Lately it has gotten worse. Now my voice is lost to me as well. People say they can hear me fine, but when I speak it feels as if my ears are plugged with water, muffling my voice no matter how loud I scream. My throat tightens every time I do, and now I try not to speak at all. The effort is simply too painful, too isolating. The only solace I find is in a girl I have been talking to lately. She hasn't asked for my name, and does not ask me to speak.
I cannot remember when I first met her. I simply woke up one day, only to find her talking with my parents downstairs. She smiled and some part of me realized that there was something familiar about her. They said her name is Susan, and since then we have been inseparable. My parents don't mind, since her presence has been so beneficial to me. Together we look over old family albums, hoping it will help. Sometimes we look at the other side of the photos, only to realize that I cannot read one of the names of the back. If I didn't know what I looked like, I might struggle to think I exist at all.
It's hard for someone in my condition to not dwell on what I am going through. Distractions are very hard to come by, and despite all the new experiences I have been having, I still find myself plagued by questions. I went to the fairgrounds the other day, only to wonder where Susan came from. I sat on the steps of one of the attractions, listening to the sound of the rain and the machines, and began to question how any of this could be possible. How can someone lose so much, and yet have no way of explaining it?
Susan helps as much as she can, but I am beginning to realize what is it that has made her and I such a good match. The other day I called her by name, trying to get her attention. She didn't hear me, even though I was right next to her. I have asked her about her family, about her life and her friends, and yet all she can admit to is that she knows me. Everything else is lost to her, and this has become just as much as an attempt for her to recover her memory as it is mine.
It seems strange for us to be as close as we are. We know virtually nothing about one another outside of each others names. We look for the familiar, but there is no way to determine what it is that makes these things recognizable in the first place. Despite this, I still find myself enjoying my time with her. Even without a name of my own, and even a voice, I feel as if I still exist, so long as I am around her.
I have since spoken with the girl's family, and have come up with a few answers. It turns out that Susan and Chris are in fact twins. When twins are young, it is not uncommon for them to share an identity, including information and memories. One twin will know where they live, while another will know a telephone number. In most cases the twins separate and develop their own personalities in time. However, according to their parents, the two of them experienced a deep trauma at a rather young age, causing them to forcefully forget the experience.
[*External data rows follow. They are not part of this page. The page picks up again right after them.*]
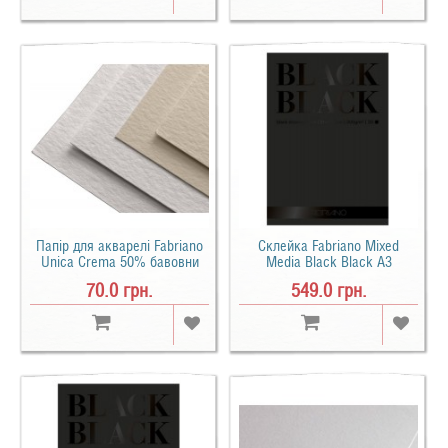
Папір для акварелі Fabriano
Склейка Fabriano Mixed
Unica Crema 50% бавовни
Media Black Black A3
середнє зерно B2 (50х70см)
(29.7х42см) 300 г/м2 20 арк.
70.0 грн.
549.0 грн.
250 г/м2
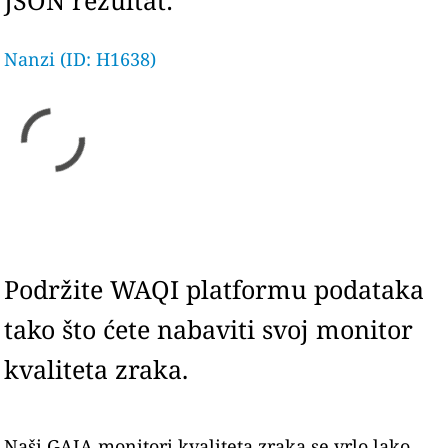
JSON rezultat:
Nanzi (ID: H1638)
Podržite WAQI platformu podataka
tako što ćete nabaviti svoj monitor
kvaliteta zraka.
Naši GAIA monitori kvaliteta zraka se vrlo lako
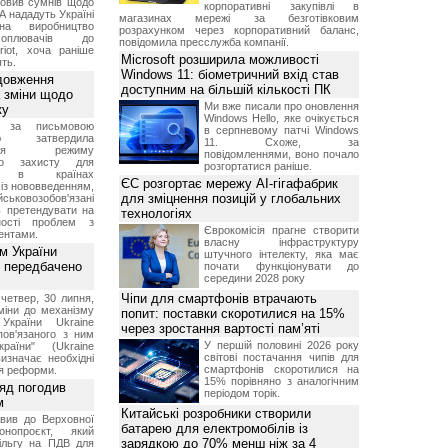
овив сумнів щодо
корпоративні закупівлі в
А нададуть Україні
магазинах мережі за безготівковим
на виробництво
розрахунком через корпоративний баланс,
ехоплювачів до
повідомила пресслужба компанії.
riot, хоча раніше
Microsoft розширила можливості
ть.
Windows 11: біометричний вхід став
довження
доступним на більшій кількості ПК
а зміни щодо
Ми вже писали про оновлення
ку
Windows Hello, яке очікується
 за письмовою
в серпневому патчі Windows
ою затвердила
11. Схоже, за
ення режиму
повідомленнями, воно почало
го захисту для
розгортатися раніше.
ів в країнах
ЄС розгортає мережу AI-гігафабрик
із нововведенням,
для зміцнення позицій у глобальних
овозобов'язані
ь претендувати на
технологіях
ності проблем з
Єврокомісія прагне створити
ентами.
власну інфраструктуру
м України
штучного інтелекту, яка має
 передбачено
почати функціонувати до
середини 2028 року
Чіпи для смартфонів втрачають
четвер, 30 липня,
міни до механізму
попит: поставки скоротилися на 15%
 України Ukraine
через зростання вартості пам’яті
 пов'язаного з ним
У першій половині 2026 року
раїни" (Ukraine
світові постачання чипів для
изначає необхідні
смартфонів скоротилися на
я реформи.
15% порівняно з аналогічним
ряд погодив
періодом торік.
м
Китайські розробники створили
вив до Верховної
батарею для електромобілів із
нопроєкт, який
зарядкою до 70% менш ніж за 4
ільгу на ПДВ для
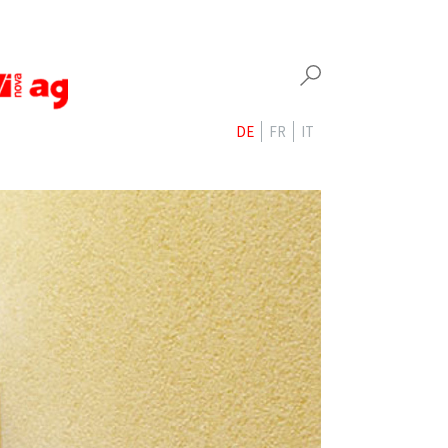
DE
FR
IT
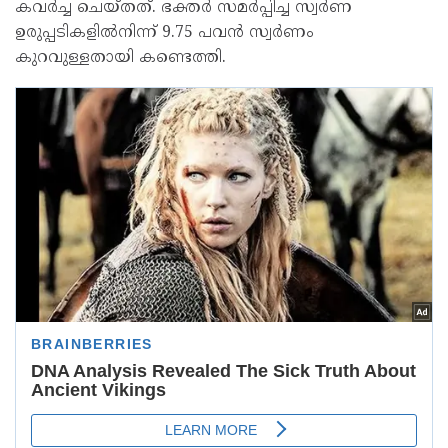
കവർച്ച ചെയ്തത്. ഭക്തർ സമർപ്പിച്ച സ്വർണ
ഉരുപ്പടികളിൽനിന്ന്‌ 9.75 പവൻ സ്വർണം
കുറവുള്ളതായി കണ്ടെത്തി.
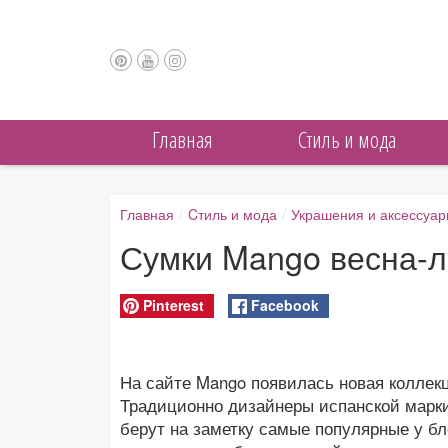
Главная
Cтиль и мода
Главная
/
Cтиль и мода
/
Украшения и аксессуа
Сумки Mango весна-л
Pinterest
Facebook
На сайте Mango появилась новая коллекц
Традиционно дизайнеры испанской марки
берут на заметку самые популярные у бл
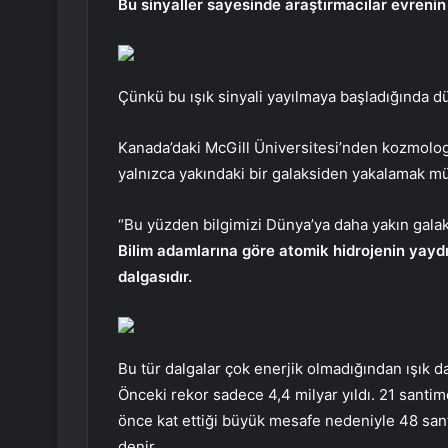
Bu sinyaller sayesinde araştırmacılar evrenin i
Çünkü bu ışık sinyali yayılmaya başladığında d
Kanada’daki McGill Üniversitesi’nden kozmolog
yalnızca yakındaki bir galaksiden yakalamak 
“Bu yüzden bilgimizi Dünya’ya daha yakın galaksi
Bilim adamlarına göre atomik hidrojenin yaydı
dalgasıdır.
Bu tür dalgalar çok enerjik olmadığından ışık da 
Önceki rekor sadece 4,4 milyar yıldı. 21 santi
önce kat ettiği büyük mesafe nedeniyle 48 sant
denir.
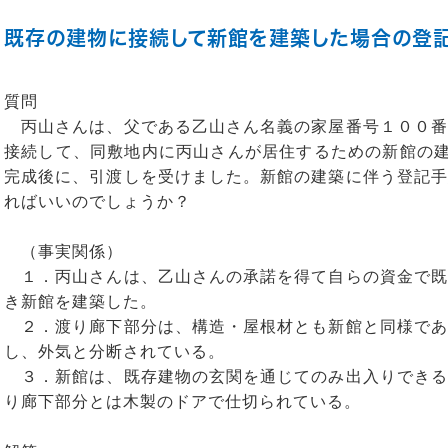
既存の建物に接続して新館を建築した場合の登
質問
丙山さんは、父である乙山さん名義の家屋番号１００番
接続して、同敷地内に丙山さんが居住するための新館の建
完成後に、引渡しを受けました。新館の建築に伴う登記手
ればいいのでしょうか？
（事実関係）
１．丙山さんは、乙山さんの承諾を得て自らの資金で既
き新館を建築した。
２．渡り廊下部分は、構造・屋根材とも新館と同様であ
し、外気と分断されている。
３．新館は、既存建物の玄関を通じてのみ出入りできる
り廊下部分とは木製のドアで仕切られている。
This made them develop an even tighter bond than normal, forgetting the key elements of their lives that would make them distinctive from one another. Things such as their names, or the sound of their voices. They are aware that they are different people, but they are incapable of developing a sense of self. This has continued to get worse, and I have found out since I first started researching their case that Susan has stopped talking altogether.
They have since been separated, in the hope that the distance would help. The damage, however, is still pronounced, and despite daily work with a local therapist, as well as numerous attempts to recover the memories, there have been few positive results. Their parents, however, remain hopeful.
It is unclear what type of experience could create such a conflict. Whatever it was had to have involved both of them. To this date the parents have refused to comment, and attempts to get answers from the girls have had the expected results.